To calculate the thermal energy required to convert water at 100°C to steam at 100°C, we need to use the equation:
Q = m * L
Where:
Q is the thermal energy
m is the mass of the substance (in this case, water)
L is the latent heat of vaporization
The latent heat of vaporization for water is 2.26 x 10^6 J/kg.
Given:
m = 0.96 kg
Using the equation, we can calculate the thermal energy needed:
Q = 0.96 kg * 2.26 x 10^6 J/kg
Q ≈ 2.17 x 10^6 J
Therefore, approximately 2.17 x 10^6 joules of thermal energy must be added to convert 0.96 kg of water at 100°C to steam at 100°C.

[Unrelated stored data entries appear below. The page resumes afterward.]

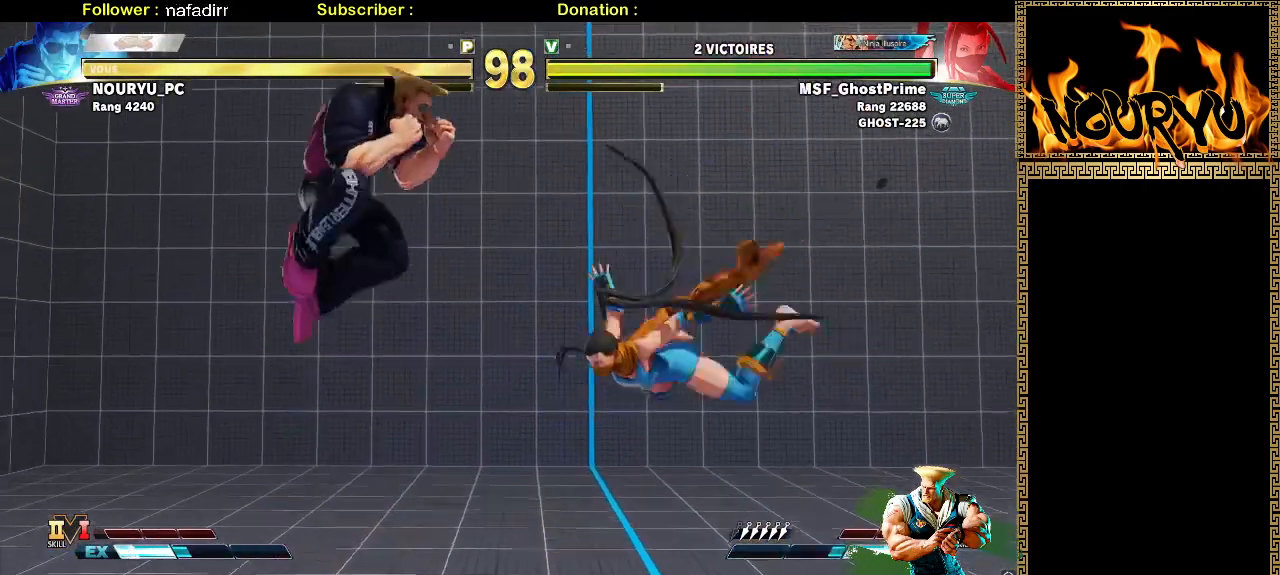
{"dt_ms": 1000, "buttons": [], "left_stick": "left"}
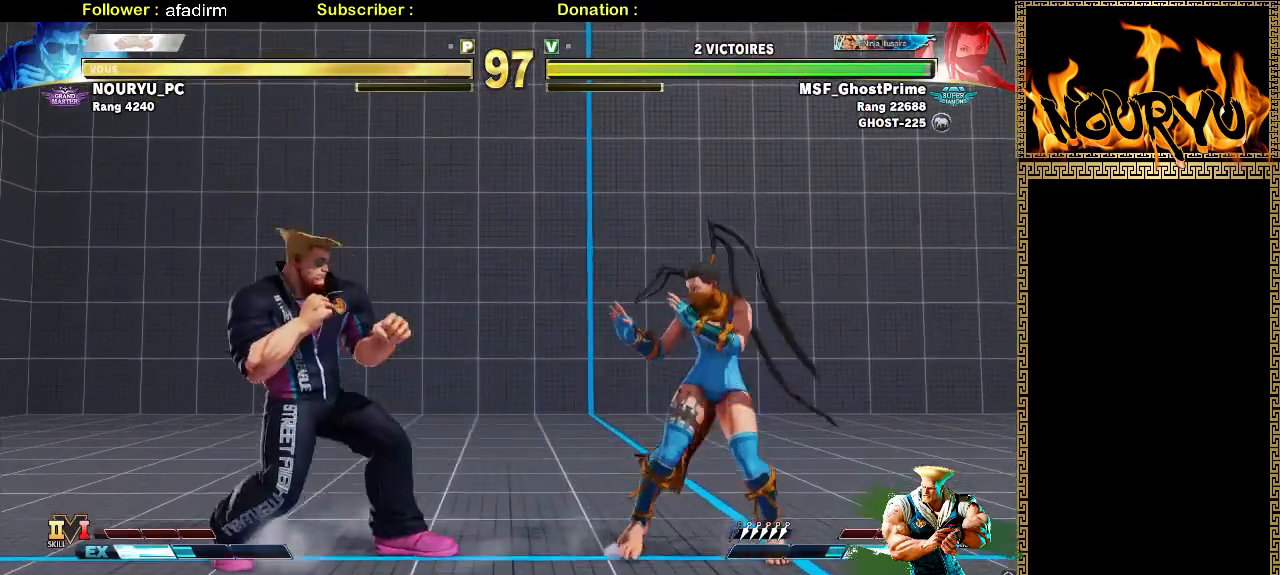
{"dt_ms": 500, "buttons": [], "left_stick": "down-left", "events": [[283, "left_stick", "down-left"]]}
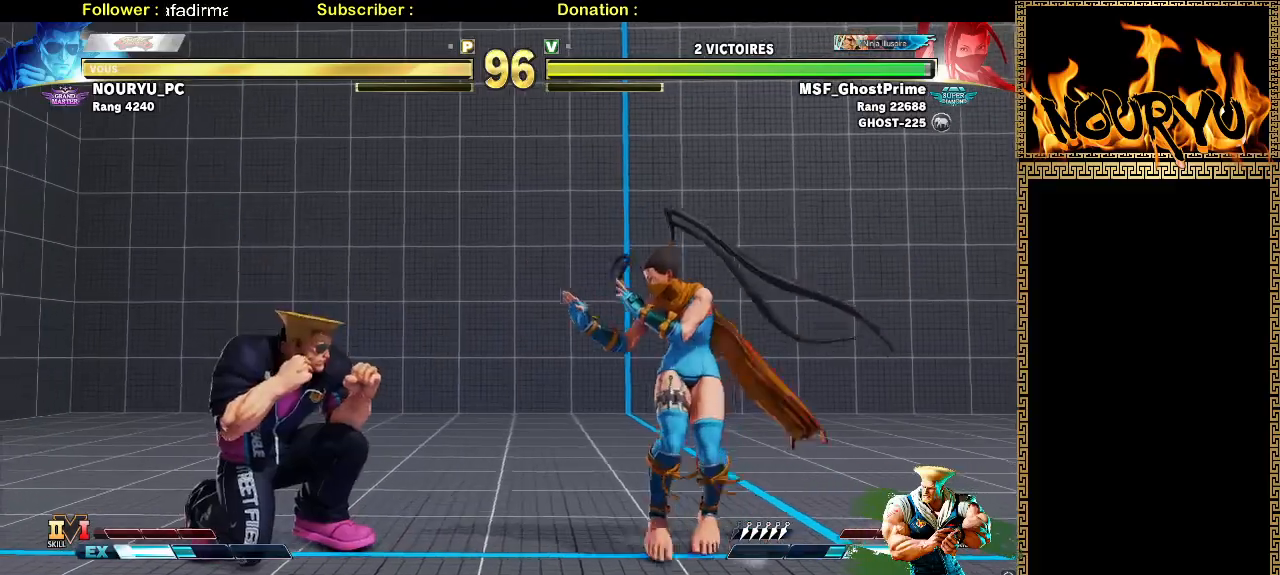
{"dt_ms": 500, "buttons": [], "left_stick": "down-left", "events": [[233, "left_stick", "left"], [383, "left_stick", "down-left"]]}
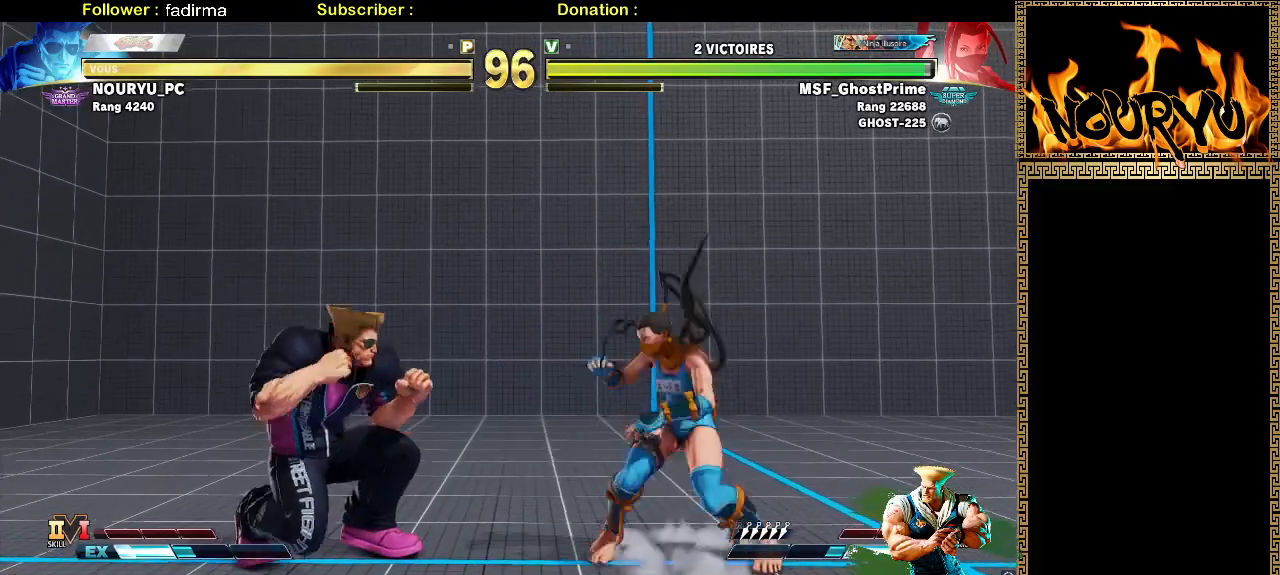
{"dt_ms": 500, "buttons": [], "left_stick": "left", "events": [[83, "left_stick", "left"], [350, "left_stick", "right"], [433, "left_stick", "center"], [483, "left_stick", "left"]]}
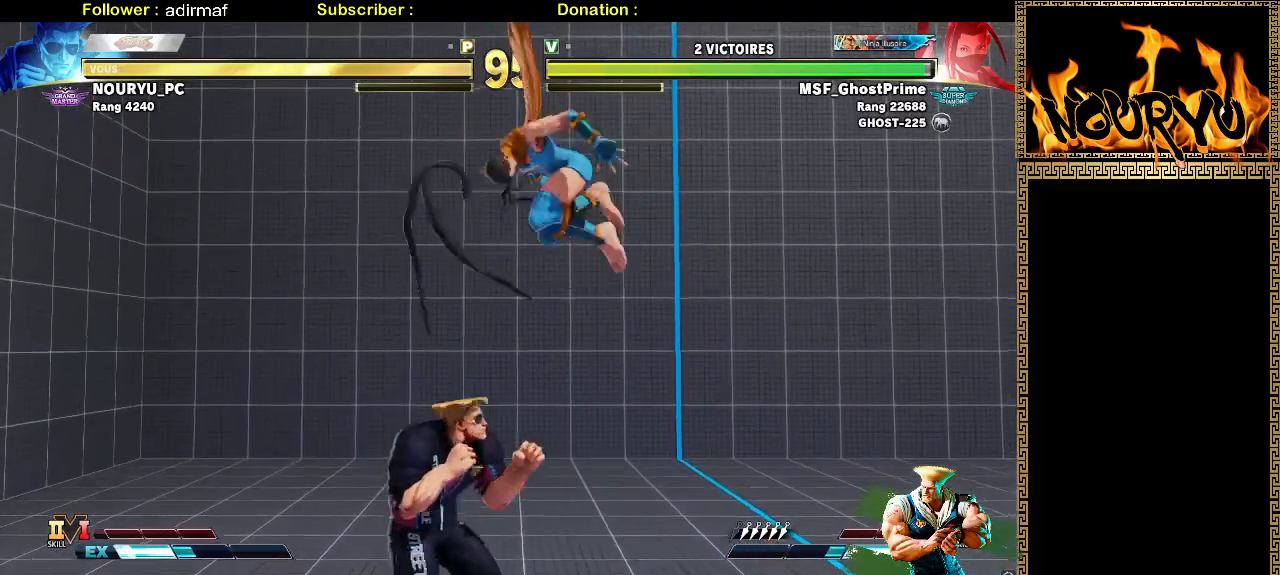
{"dt_ms": 500, "buttons": [], "left_stick": "down-left", "events": [[333, "SQUARE", "down"], [433, "left_stick", "down-left"], [483, "SQUARE", "up"]]}
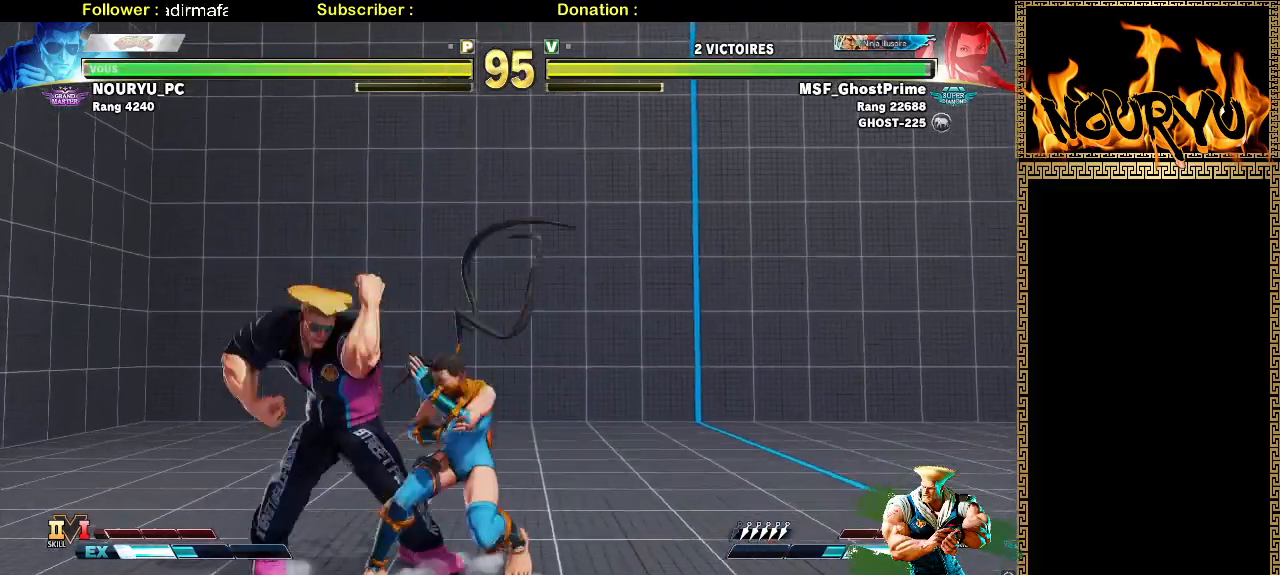
{"dt_ms": 500, "buttons": [], "left_stick": "down-left", "events": []}
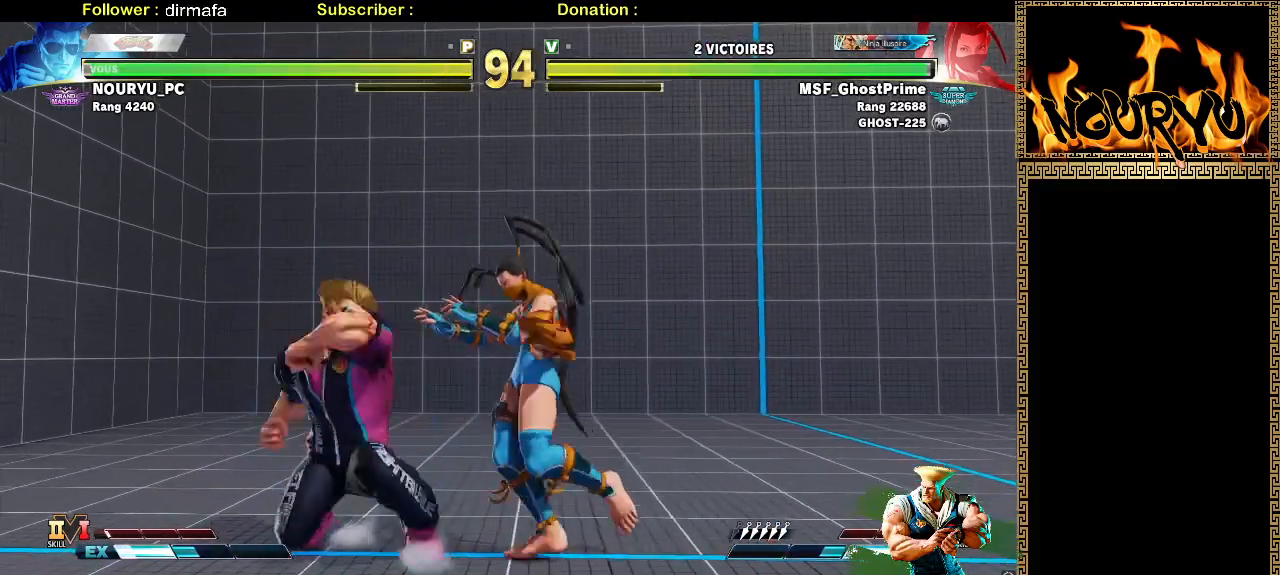
{"dt_ms": 500, "buttons": ["SQUARE"], "left_stick": "down-left", "events": [[467, "SQUARE", "down"]]}
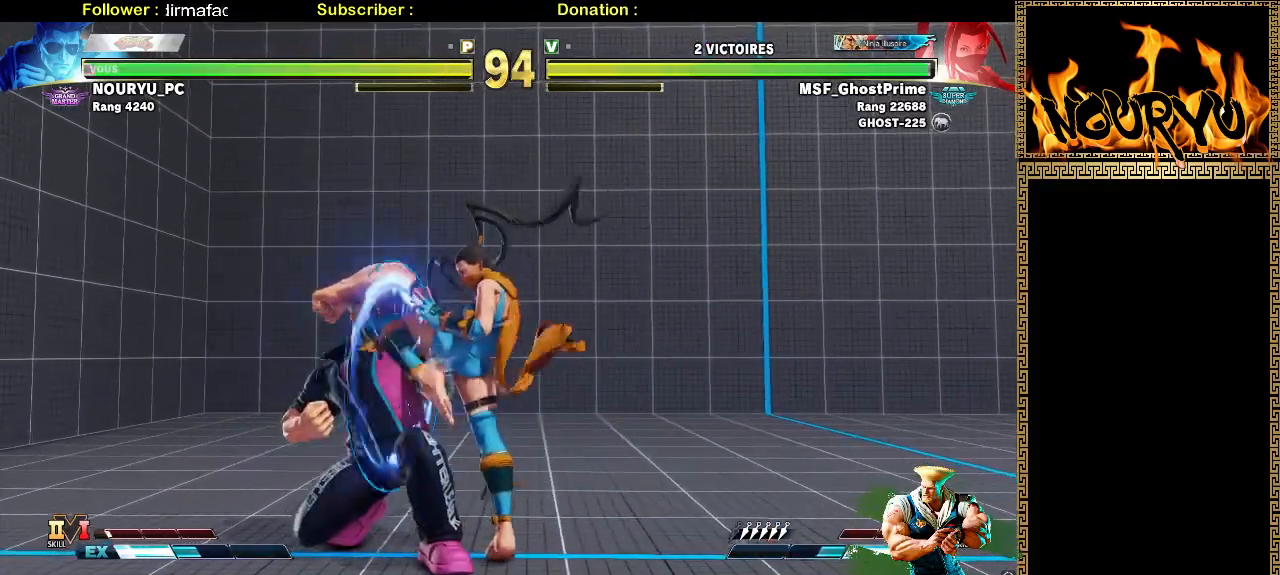
{"dt_ms": 500, "buttons": ["SQUARE"], "left_stick": "down-left", "events": [[150, "SQUARE", "up"], [383, "SQUARE", "down"]]}
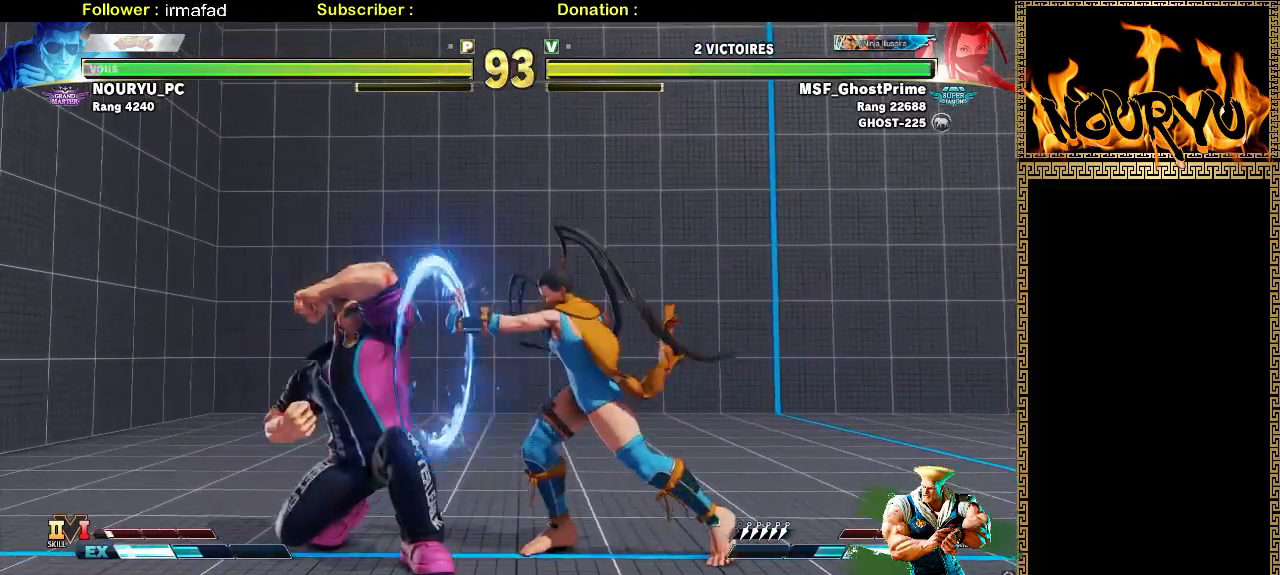
{"dt_ms": 500, "buttons": [], "left_stick": "down-left", "events": [[83, "SQUARE", "up"], [317, "SQUARE", "down"], [467, "SQUARE", "up"]]}
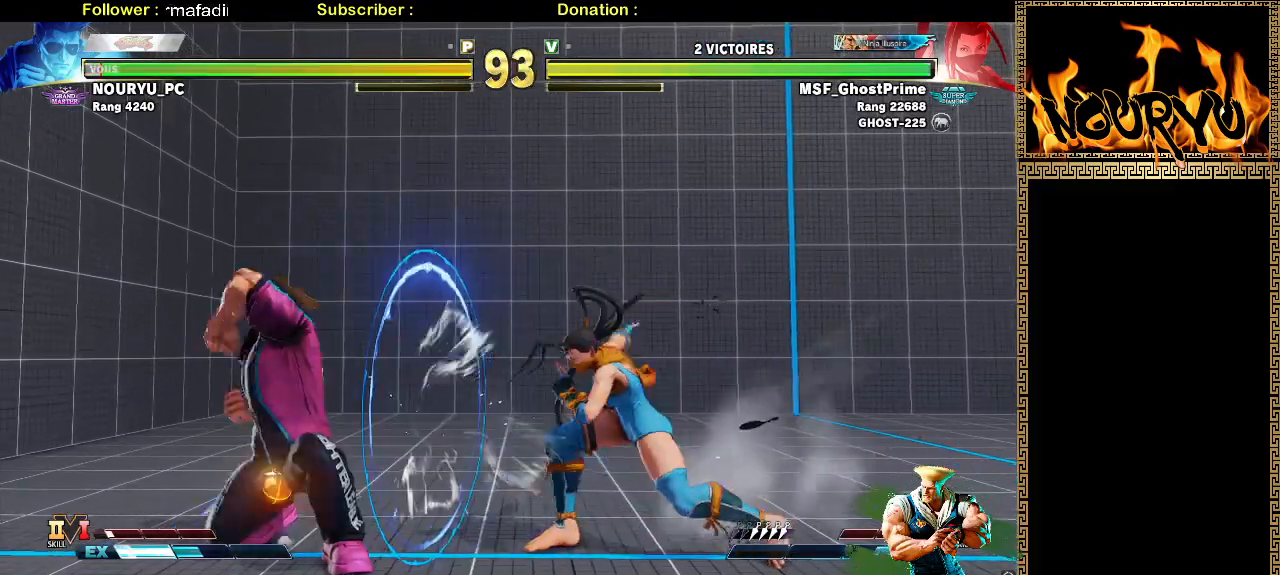
{"dt_ms": 500, "buttons": [], "left_stick": "down-left", "events": []}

To find the amount of thermal energy required to convert water at 100°C to steam at 100°C, we need to consider two steps:
1. Raising the temperature of the water from 100°C to its boiling point (100°C).
2. Vaporizing the water at its boiling point (100°C) to steam at the same temperature.
Step 1: Raising the temperature of the water
The specific heat capacity of water is 4.18 J/g⋅°C. Therefore, we need to calculate the thermal energy required to raise the temperature of the water from 100°C to its boiling point.
Since we have 0.96 kg of water, we can convert it to grams by multiplying by 1000.
0.96 kg * 1000 g/kg = 960 g
The temperature change is:
ΔT = 100°C - 100°C = 0°C
The thermal energy required is given by:
Q1 = mass * specific heat capacity * ΔT
Q1 = 960 g * 4.18 J/g⋅°C * 0°C
Q1 = 0 J
Step 2: Vaporizing the water to steam
The heat of vaporization of water is 2260 J/g, which is the amount of thermal energy required to convert 1 gram of water at its boiling point to steam at the same temperature.
To calculate the thermal energy required to vaporize the water, we use:
Q2 = mass * heat of vaporization
Q2 = 960 g * 2260 J/g
Q2 = 2177600 J
The total thermal energy required is the sum of Q1 and Q2:
Total thermal energy = Q1 + Q2
Total thermal energy = 0 J + 2177600 J
Total thermal energy = 2177600 J
Therefore, the amount of thermal energy required to convert 0.96 kg of water at 100°C to steam at 100°C is 2177600 J.